As queues grow at petrol stations in several towns, Kenya Pipeline Company (KPC) has moved to reassure Kenyans that the country is not running out of fuel.
The state agency says it has enough petroleum products stored across its network and that supply remains stable at the bulk level, even though motorists in different regions are struggling to access fuel at retail stations.
In a statement on Wednesday, KPC said all its depots and terminals are adequately stocked and operational, adding that the quality of its fuel meets both local and international standards.
“Kenya Pipeline Company PLC (KPC PLC) has noted with concern reports of a shortage of fuel in petrol stations across the country. We wish to assure the public that there is sufficient fuel in all of our terminals and depots and that the products meet national and international quality standards as prescribed by relevant certification bodies,” the company said.
KPC manages a 1,342-kilometre pipeline system that transports fuel from the Port of Mombasa to major inland depots in Nairobi, Nakuru, Eldoret and Kisumu.
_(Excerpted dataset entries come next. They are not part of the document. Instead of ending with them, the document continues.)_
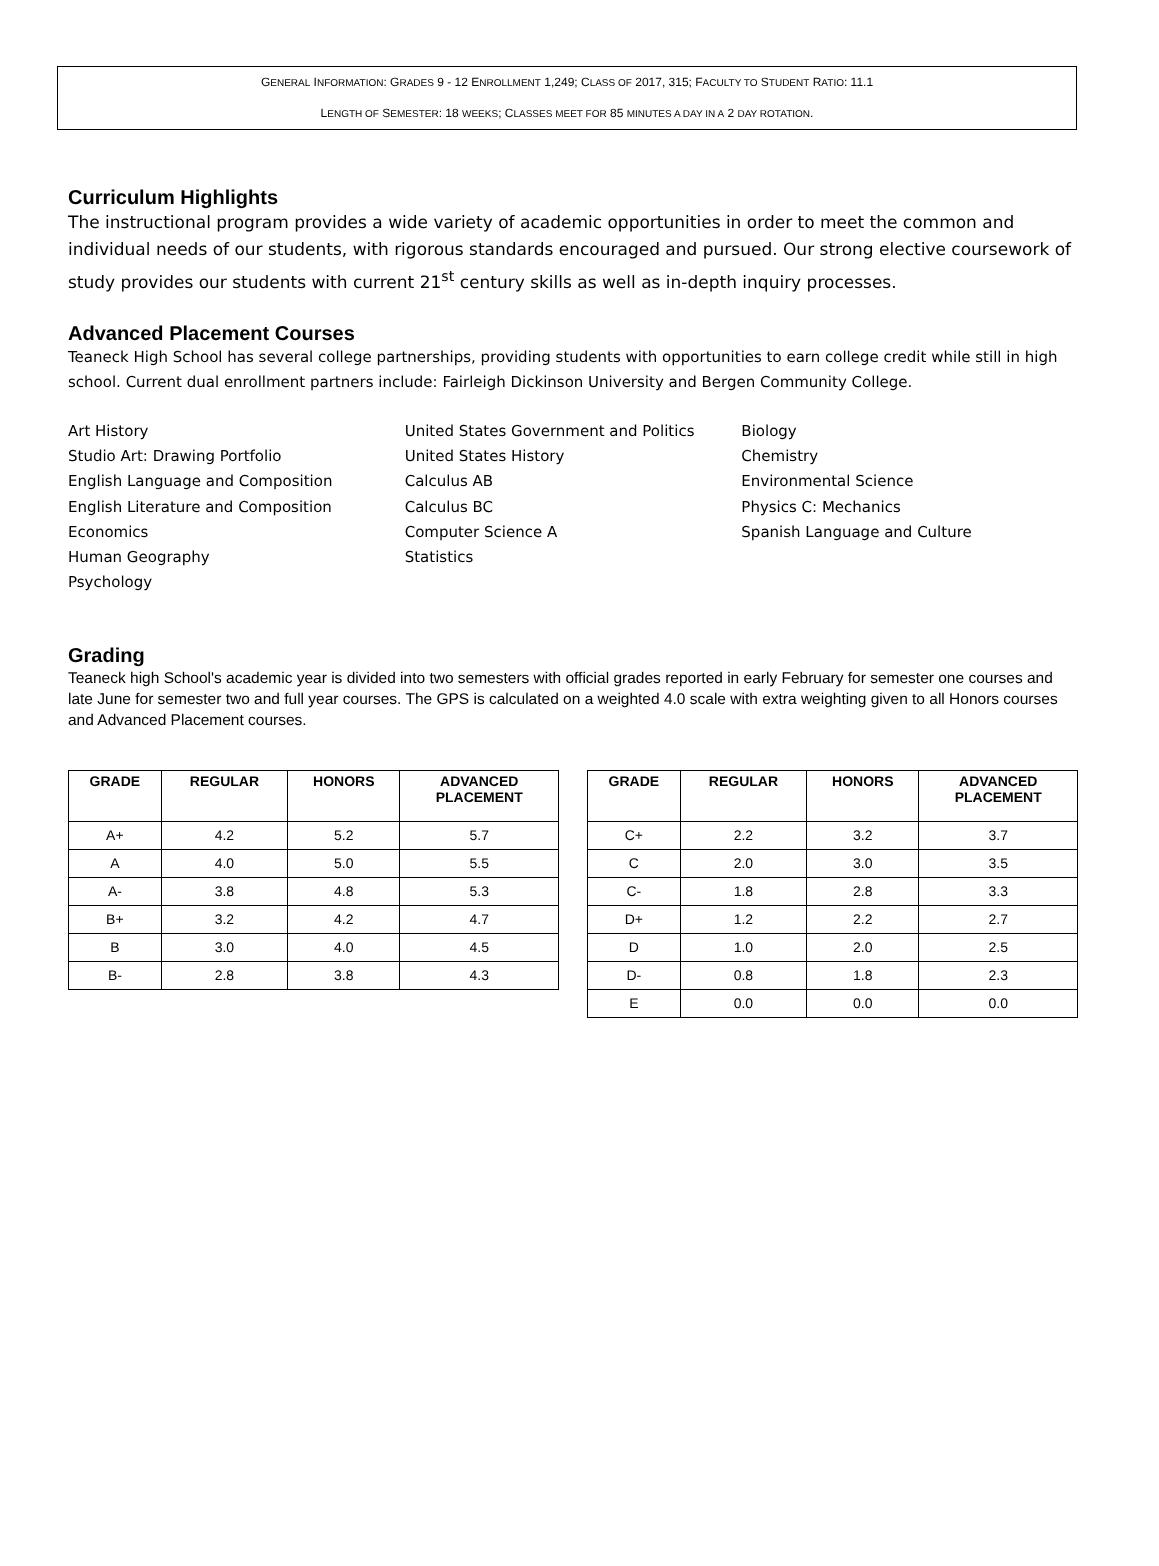GENERAL INFORMATION: GRADES 9 - 12 ENROLLMENT 1,249; CLASS OF 2017, 315; FACULTY TO STUDENT RATIO: 11.1
LENGTH OF SEMESTER: 18 WEEKS; CLASSES MEET FOR 85 MINUTES A DAY IN A 2 DAY ROTATION.
Curriculum Highlights
The instructional program provides a wide variety of academic opportunities in order to meet the common and individual needs of our students, with rigorous standards encouraged and pursued. Our strong elective coursework of study provides our students with current 21<sup>st</sup> century skills as well as in-depth inquiry processes.
Advanced Placement Courses
Teaneck High School has several college partnerships, providing students with opportunities to earn college credit while still in high school. Current dual enrollment partners include: Fairleigh Dickinson University and Bergen Community College.
Art History
Studio Art: Drawing Portfolio
English Language and Composition
English Literature and Composition
Economics
Human Geography
Psychology
United States Government and Politics
United States History
Calculus AB
Calculus BC
Computer Science A
Statistics
Biology
Chemistry
Environmental Science
Physics C: Mechanics
Spanish Language and Culture
Grading
Teaneck high School's academic year is divided into two semesters with official grades reported in early February for semester one courses and late June for semester two and full year courses. The GPS is calculated on a weighted 4.0 scale with extra weighting given to all Honors courses and Advanced Placement courses.
| GRADE | REGULAR | HONORS | ADVANCED PLACEMENT |
| --- | --- | --- | --- |
| A+ | 4.2 | 5.2 | 5.7 |
| A | 4.0 | 5.0 | 5.5 |
| A- | 3.8 | 4.8 | 5.3 |
| B+ | 3.2 | 4.2 | 4.7 |
| B | 3.0 | 4.0 | 4.5 |
| B- | 2.8 | 3.8 | 4.3 |
| GRADE | REGULAR | HONORS | ADVANCED PLACEMENT |
| --- | --- | --- | --- |
| C+ | 2.2 | 3.2 | 3.7 |
| C | 2.0 | 3.0 | 3.5 |
| C- | 1.8 | 2.8 | 3.3 |
| D+ | 1.2 | 2.2 | 2.7 |
| D | 1.0 | 2.0 | 2.5 |
| D- | 0.8 | 1.8 | 2.3 |
| E | 0.0 | 0.0 | 0.0 |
The system is supported by storage facilities with a capacity of over one billion litres, allowing the company to maintain reserves and manage distribution across the country.
According to stock data shared by KPC, key facilities such as Kipevu Oil Storage and the Kenya Petroleum Refineries depot are holding large volumes of super petrol, diesel and jet fuel. Inland depots in Nairobi, Nakuru, Eldoret and Kisumu are also reported to have steady supplies.
Even so, motorists on the ground continue to face a different reality.
In towns like Nairobi, Nakuru, Eldoret, Kisumu, Karatina and Nyeri, drivers have reported empty stations, limited supply and long waiting times. Some petrol stations have closed temporarily, while others are only selling premium fuel, which has forced consumers to spend more.
The situation has been made more complex by a disputed fuel consignment that recently drew government attention.
Wandayi on fuel crisis
Energy Cabinet Secretary Opiyo Wandayi ordered the removal of a 60,000 metric tonne shipment of super petrol that had been imported outside the Government-to-Government fuel arrangement. The ministry argued that the cargo would have disrupted price stability.
“This consignment was priced at Ksh198,000 per metric tonne compared to Ksh140,000 per metric tonne under the G-to-G framework. This would have raised pump prices by about Ksh14 per litre,” Wandayi said.
The shipment, delivered on March 27 aboard MT Paloma, has since been kept out of the local market. Oil marketing companies were also directed not to include it in pricing calculations or settle related invoices.
There are now growing concerns about what happens next, especially with the next fuel price review expected on April 14. Analysts and sector players warn that prices could rise significantly, with estimates ranging between Ksh30 and Ksh60 per litre if current pressures persist.
For consumers, the uncertainty remains high. Some motorists have resorted to panic buying, while others are travelling longer distances in search of fuel. In some areas, stations remain closed or are operating on a limited supply.
The ongoing situation has left many questioning whether the issue lies in supply, pricing or distribution, even as KPC continues to insist that the country has enough fuel in storage.